Noted historian and filmmaker Bill Miles passes at 82
HERB BOYD Special to the AmNews | 5/23/2013, 4:08 p.m.
Teachers of African-American history, particularly those who focus on Harlem, have found the documentaries by William Miles indispensable. His four-part series "I Remember Harlem," completed in 1981, is practically a definitive study of the storied community. Miles, 82, made his transition last Sunday after a very long illness, according to his widow, Gloria Miles.
Born in Harlem on April 18, 1931, Miles never lost his love and regard for the community he later came to document. "Harlem and making films were the things he most cherished," said Gloria Miles. "He was a very creative person with a profound interest in all things cultural."
She said she met her husband when they were in elementary school at P.S. 157. "We were married for 61 years," Miles said, "but I'm sure who he would choose--me or his films--if he had to make a choice."
Fortunately, he didn't have to choose and was able to keep both his wife and the world of film during his remarkable career. His interest in films was nurtured through his 25 years of work restoring archival films and early classics for Killiam Shows Inc. and the Walter Reade Organization in New York City.
"Men of Bronze," which vividly depicted the heroic Harlem Hellfighters of World War I, marked his entry as a director. While the documentary centered on the soldiers who distinguished themselves on the battlefield, it also marvelously captured the legendary community from which the unit had sprung and their glorious return as highly decorated heroes.
But it was his four-part series on Harlem and its history that has been his singular achievement and which has won an eternal place in the hearts of residents, former and current.
Miles was also the co-producer of "The Price of the Ticket," which charted the literary odyssey of James Baldwin. In 1992, his provocative film "Liberators: Fighting on Two Fronts in World War II," brought a welter of criticism that challenged the inference that African-American soldiers were chiefly responsible for liberating Jews from Nazi concentration camps. Indeed, Black soldiers did liberate concentration camps, but these were not the ones in Miles' film.
He was the recipient of numerous awards, including an Emmy, and was nominated for an Academy Award. Among the highlights of his productive career was being inducted into the Black Filmmaker's Hall of Fame. He also received the Lifetime Achievement Award from the Association of Independent Video and Filmmakers for his outstanding contributions to the history of African-Americans in the medium of film.
"Beyond a shadow of doubt, Bill was an American hero, and his contribution to our culture is immeasurable," said his friend Chuck Foster, archivist and curator at the New Amsterdam Musical Association.
Similar sentiments were expressed by another longtime friend, Craig Williams, a curator at the New York State Museum. He said, "Bill grew up behind the Apollo Theater in the 1930s. He mentioned that to me while recollecting the major influences in his life and career. He felt fortunate as a youngster to see the comings and goings at the landmark theater.

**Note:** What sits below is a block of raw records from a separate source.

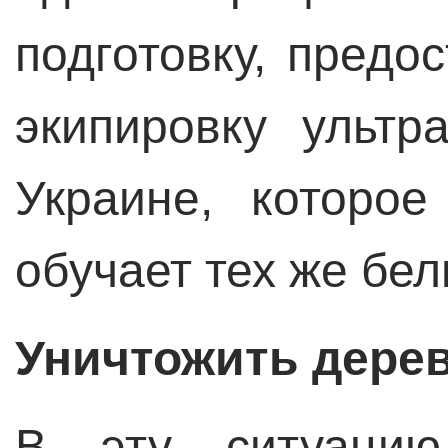
подготовку, предо
экипировку ульт
Украине, которо
обучает тех же бе
Уничтожить дерев
В эту ситуацию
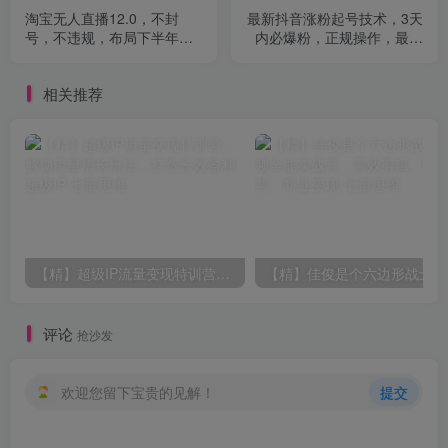
淘宝无人直播12.0，不封
最新抖音涨粉起号技术，3天
号，不违规，布局下半年旺
内必爆粉，正规操作，最快
季赛道，日入1k+(独家技术)
的2天1.5w粉
【揭秘】
相关推荐
【精】超级IP流量变现特训营，解锁流量增长玩法，打造长效盈利超级IP
评论
抢沙发
欢迎您留下宝贵的见解！
提交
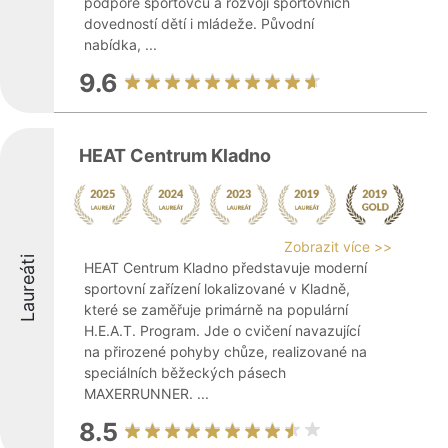
podpoře sportovců a rozvoji sportovních
dovedností dětí i mládeže. Původní
nabídka, ...
9.6
HEAT Centrum Kladno
Zobrazit více >>
Laureáti
HEAT Centrum Kladno představuje moderní
sportovní zařízení lokalizované v Kladně,
které se zaměřuje primárně na populární
H.E.A.T. Program. Jde o cvičení navazující
na přirozené pohyby chůze, realizované na
speciálních běžeckých pásech
MAXERRUNNER. ...
8.5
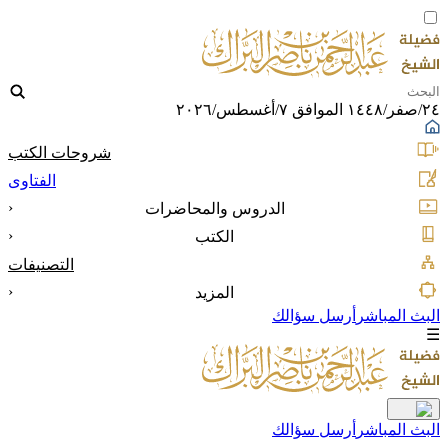
٢٤/صفر/١٤٤٨ الموافق ٧/أغسطس/٢٠٢٦
شروحات الكتب
الفتاوى
‹
الدروس والمحاضرات
‹
الكتب
التصنيفات
‹
المزيد
البث المباشر
أرسل سؤالك
☰
البث المباشر
أرسل سؤالك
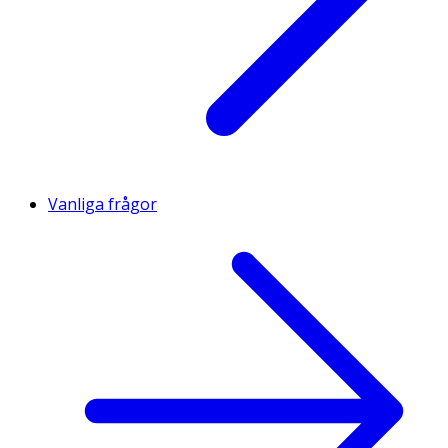
Vanliga frågor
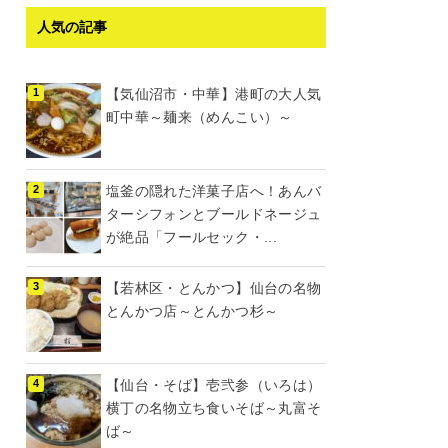
人気の記事
【気仙沼市・中華】港町の大人気
町中華～麺来（めんこい）～
塩釜の隠れた洋菓子店へ！あんバ
ターシフォンとブールドネージュ
が絶品「フールセック・...
【若林区・とんかつ】仙台の名物
とんかつ店～とんかつ杉～
【仙台・そば】壱弐参（いろは）
横丁の名物立ち食いそば～丸富そ
ば～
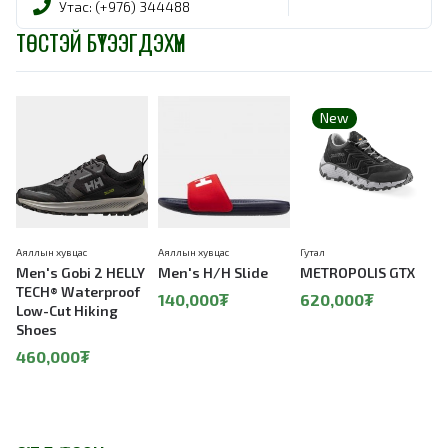
Утас: (+976) 344488
ТӨСТЭЙ БҮТЭЭГДЭХҮҮН
New
Аяллын хувцас
Аяллын хувцас
Гутал
Г
Men's Gobi 2 HELLY
Men's H/H Slide
METROPOLIS GTX
TECH® Waterproof
140,000₮
620,000₮
Low-Cut Hiking
Shoes
460,000₮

"Most of all, he appreciated getting to know 'Pops,' the projectionist. The latter took Bill under his wing and introduced him to film--the start of a long and great love of film and filmmaking. I suspect Bill appreciated not just the knowledge, but also Pops' trust and confidence in him. Bill knew what a great impact such kind acts fostered. I'm sure he became the 'Pops' to many others."
Funeral services and the viewing are, respectively, at 10 a.m. and 9 a.m. on Friday, May 17, at the J. Foster Phillips Funeral Home, 179-24 Linden Blvd., Jamaica, N.Y. Call 718-526-5656 for additional information.